→ What the exercise asks
Omit the images. Reproduce each line of the records exactly as it appears.

(Stored data entries)
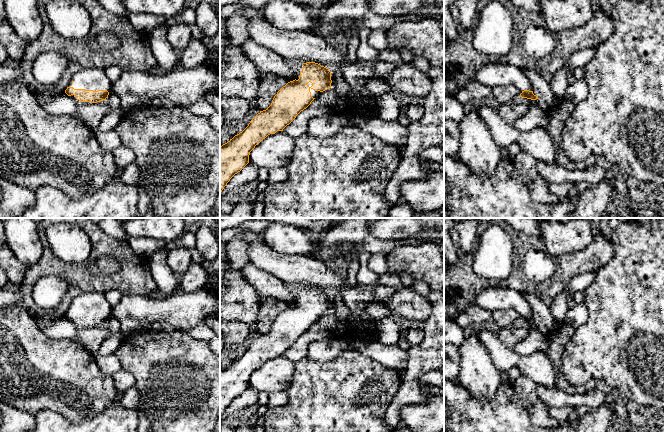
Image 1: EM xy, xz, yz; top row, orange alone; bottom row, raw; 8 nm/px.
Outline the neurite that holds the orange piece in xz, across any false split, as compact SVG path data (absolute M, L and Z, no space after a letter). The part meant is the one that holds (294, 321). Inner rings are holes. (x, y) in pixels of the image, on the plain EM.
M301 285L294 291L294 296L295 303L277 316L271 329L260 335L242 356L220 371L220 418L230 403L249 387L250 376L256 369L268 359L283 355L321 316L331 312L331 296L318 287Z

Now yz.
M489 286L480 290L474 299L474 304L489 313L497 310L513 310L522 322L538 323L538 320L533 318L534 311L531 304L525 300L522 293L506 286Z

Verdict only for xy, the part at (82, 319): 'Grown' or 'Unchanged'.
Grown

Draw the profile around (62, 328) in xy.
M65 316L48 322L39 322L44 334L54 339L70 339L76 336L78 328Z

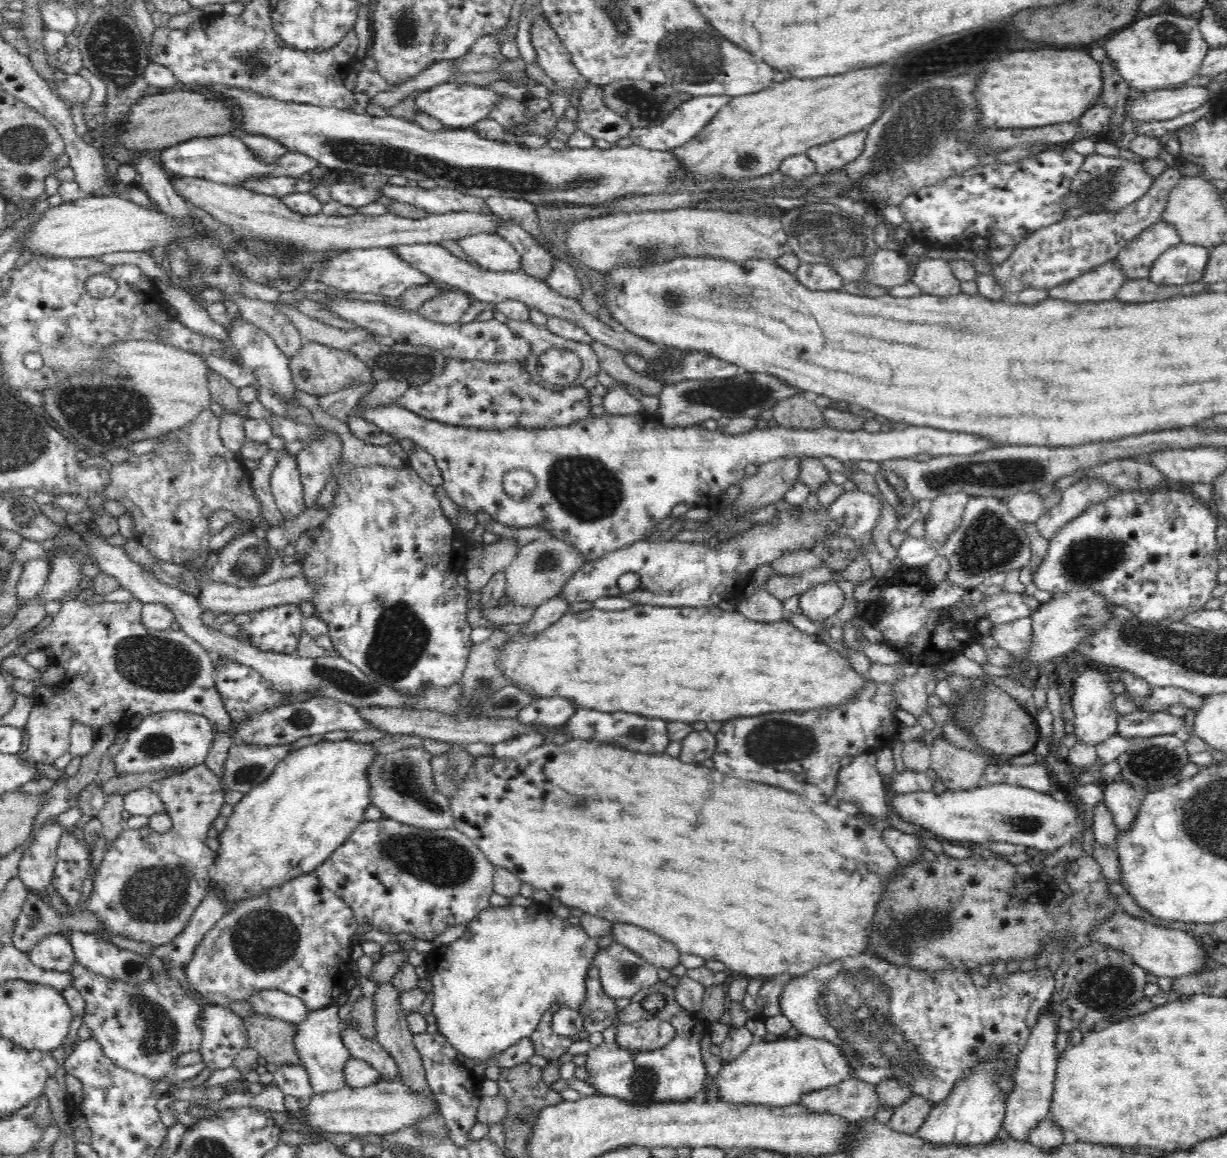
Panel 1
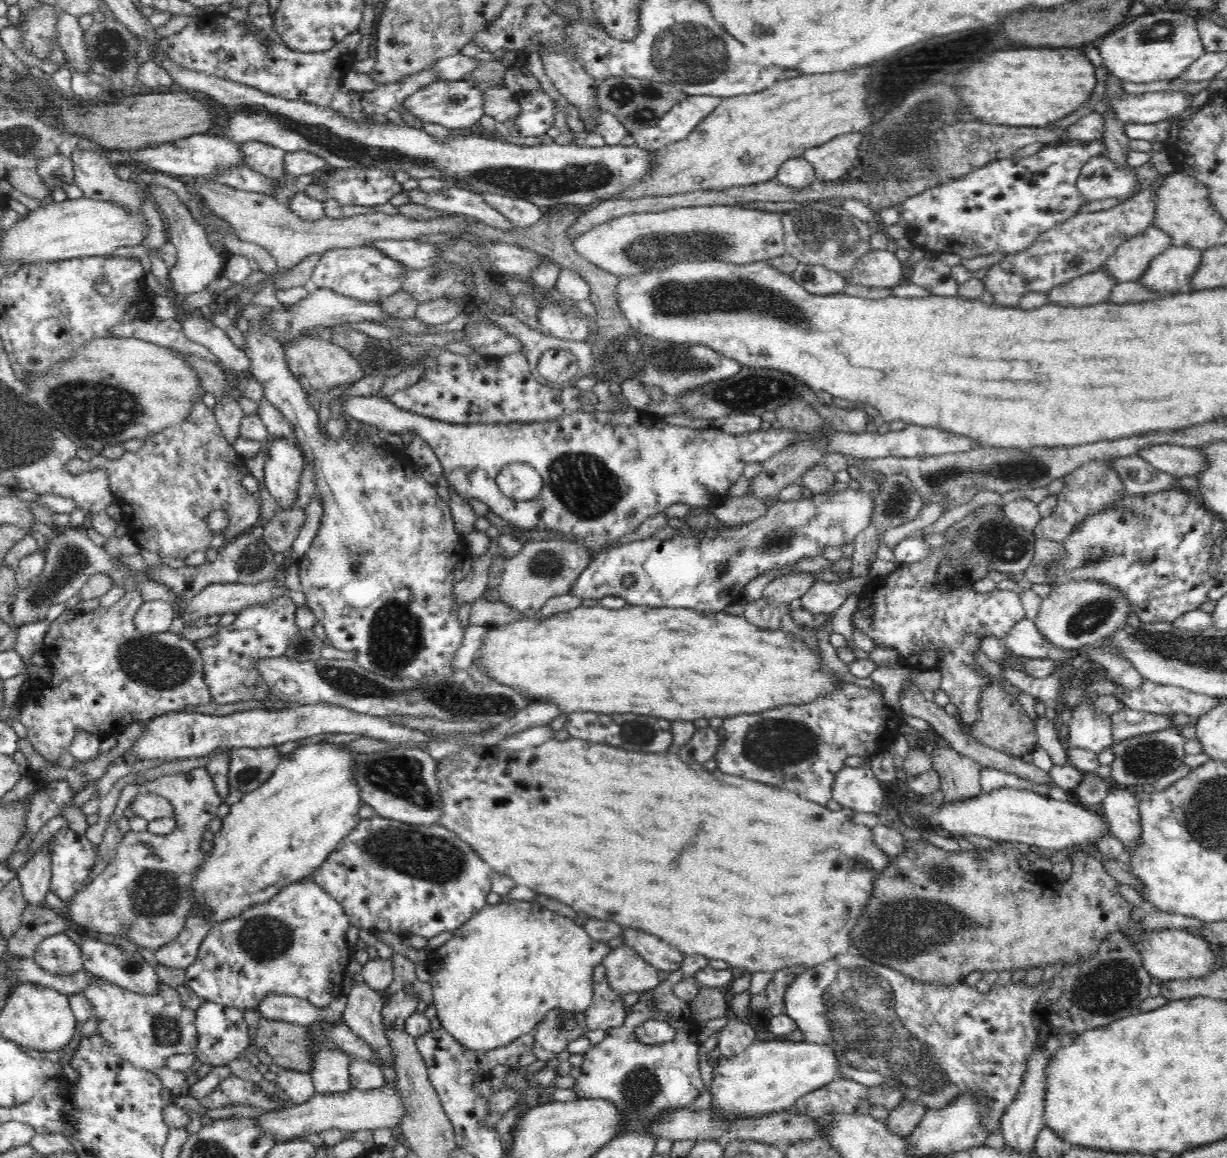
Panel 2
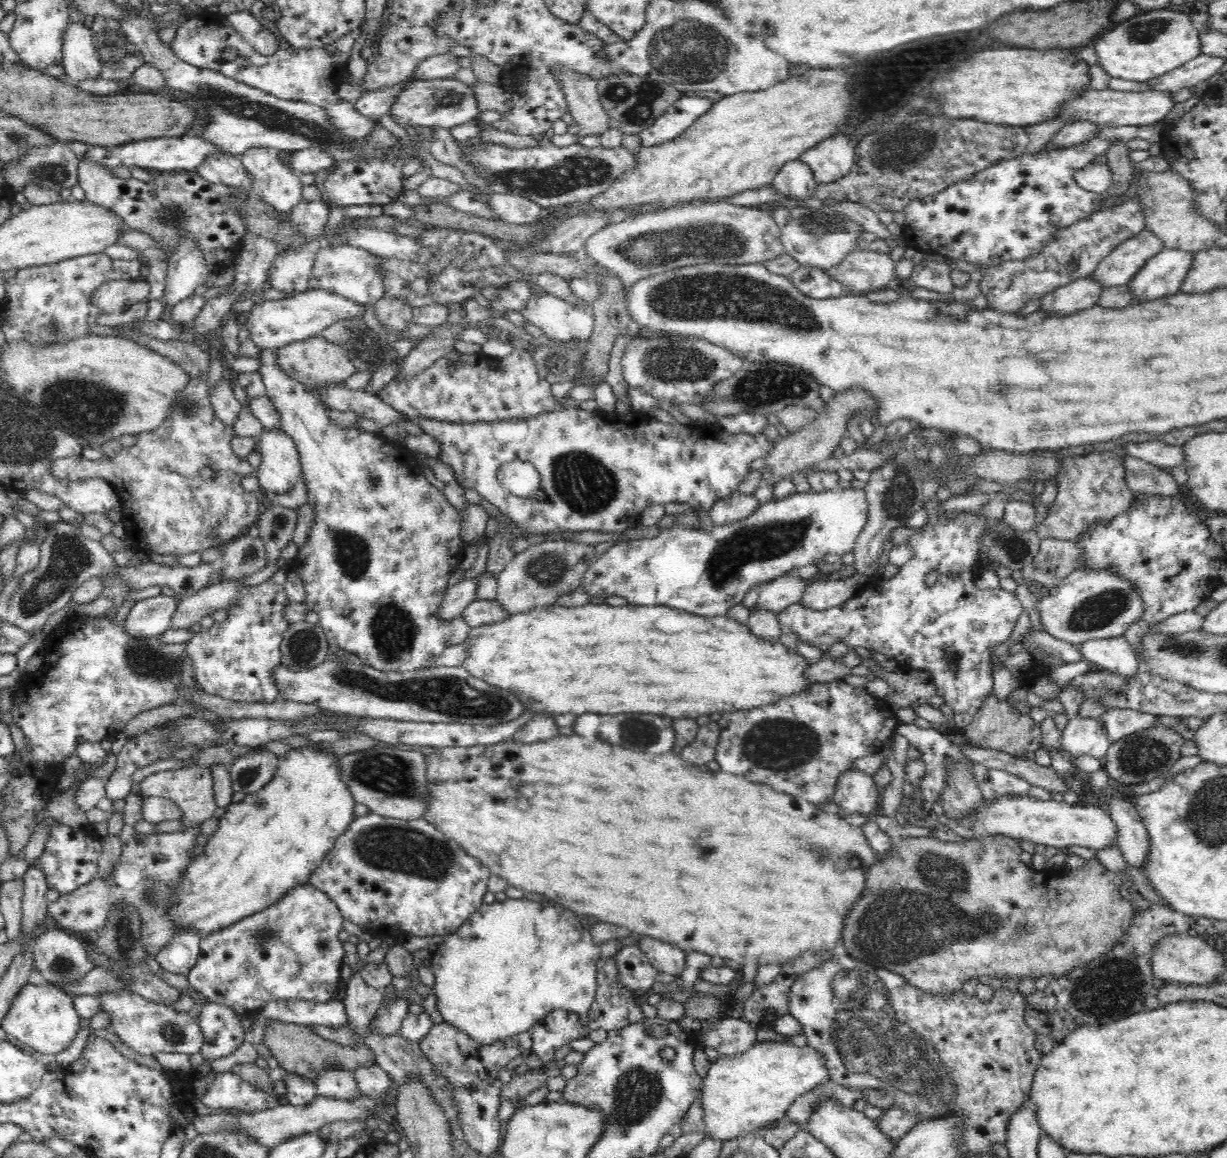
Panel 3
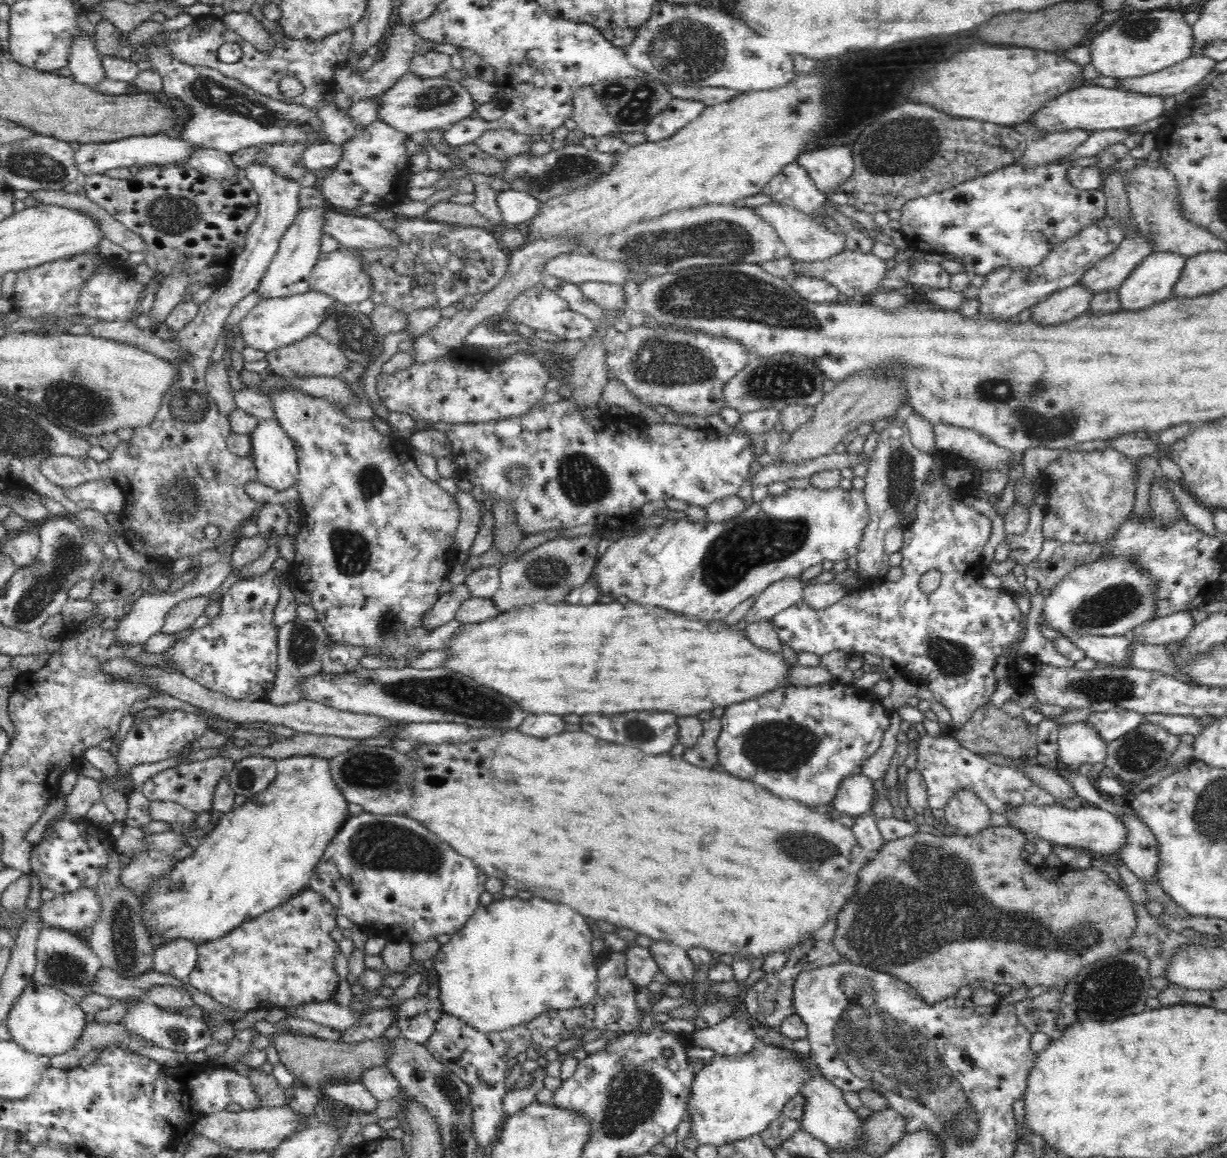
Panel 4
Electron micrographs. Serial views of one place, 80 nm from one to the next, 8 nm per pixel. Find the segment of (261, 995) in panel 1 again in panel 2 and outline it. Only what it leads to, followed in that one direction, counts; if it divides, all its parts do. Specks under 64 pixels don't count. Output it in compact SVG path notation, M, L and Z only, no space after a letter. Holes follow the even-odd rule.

→ Solved problem
Image 1: EM xy, xz, yz; top row, orange alone; bottom row, raw; 8 nm/px.
Outline the neurite that holds the orange piece in xz, across any false split, as compact SVG path data (absolute M, L and Z, no space after a letter). The part meant is the one that holds (294, 321). Inner rings are holes. (x, y) in pixels of the image, on the plain EM.
M301 285L294 291L294 296L295 303L277 316L271 329L260 335L242 356L220 371L220 418L230 403L249 387L250 376L256 369L268 359L283 355L321 316L331 312L331 296L318 287Z

Now yz.
M489 286L480 290L474 299L474 304L489 313L497 310L513 310L522 322L538 323L538 320L533 318L534 311L531 304L525 300L522 293L506 286Z

Verdict only for xy, the part at (82, 319): 'Grown' or 'Unchanged'.
Grown

Draw the profile around (62, 328) in xy.
M65 316L48 322L39 322L44 334L54 339L70 339L76 336L78 328Z

Panel 1
Panel 2
Panel 3
Panel 4
Electron micrographs. Serial views of one place, 80 nm from one to the next, 8 nm per pixel. Find the segment of (261, 995) in panel 1 again in panel 2 and outline it. Only what it leads to, followed in that one direction, counts; if it divides, all its parts do. Specks under 64 pixels don't count. Output it in compact SVG path notation, M, L and Z only, no space after a letter. Holes follow the even-odd rule.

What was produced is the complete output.